Possibly the most talked about 22 yr old, this award season Jennifer Lawrence has had more hits than misses. Bringing out her A game to the oscars red carpet, the face of Dior wore, as predicted, Dior couture. The self blush pink and white silk in a ball gown silhouette perfectly complimented this cinderella’s story.
Working closely with the designer resulted in an asymmetric bustier Gorgio Armani gown. And boy was I impressed The Best Actress nominee with a tussled bun and minimal jewels and spot on makeup, lets the gown do all the talking. Who needs Oscars when you are dressed like a trophy .
Marchesa was probably one of the most liked shows this season. Their signature embroidery combined with draped silhouettes, I expected it to make an appearance on the red carpet during the awards season. The scarlet draped gown and embroidered corset offset with Munn’s dark hair and red lips, made Munn one of my favorites on red carpet.

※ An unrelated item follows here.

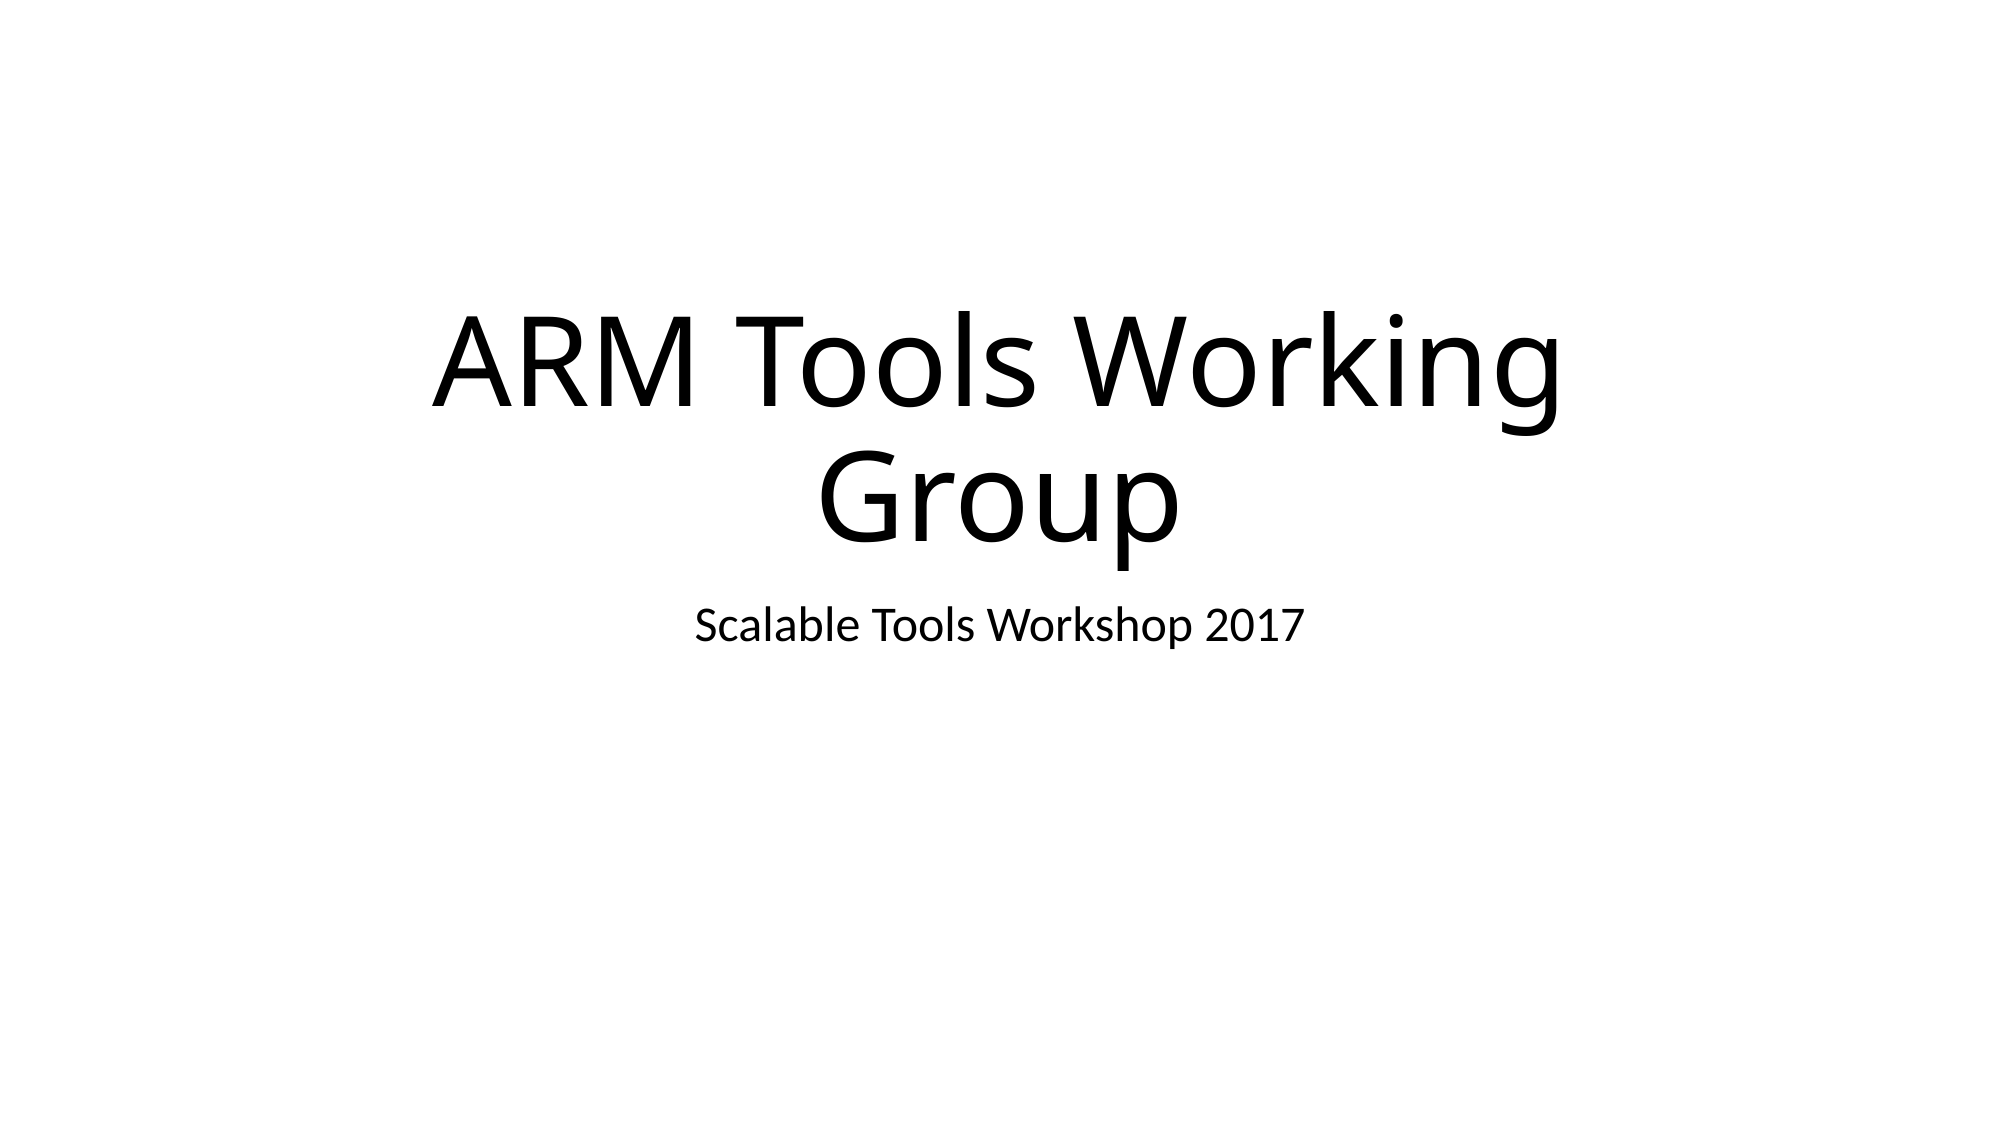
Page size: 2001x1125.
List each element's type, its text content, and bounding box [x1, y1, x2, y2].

It was Dior vs Dior on the Oscars red carpet. Giving stiff competition to the best actress winner, the evil queen was a vision in white in her structured Dior couture gown. With a fierce short hairdo, Stud jewels and and silver accessories, Theron owned the red carpet. Confident, fierce and chic, maybe it was the effect of the haircut had on her which she described as ‘the most liberating thing she has ever done.’
Besides having the best accessory of the night around her arm, George Clooney, Stacy Keibler shone in a gun metal Naeem Khan gown. Styled by one of my fav stylist, Brad Goreski, Miss Keibler channels contemporary old world hollywood glamour with the side parting waves and a bun. The belt around the waist was a good move to break the monotony.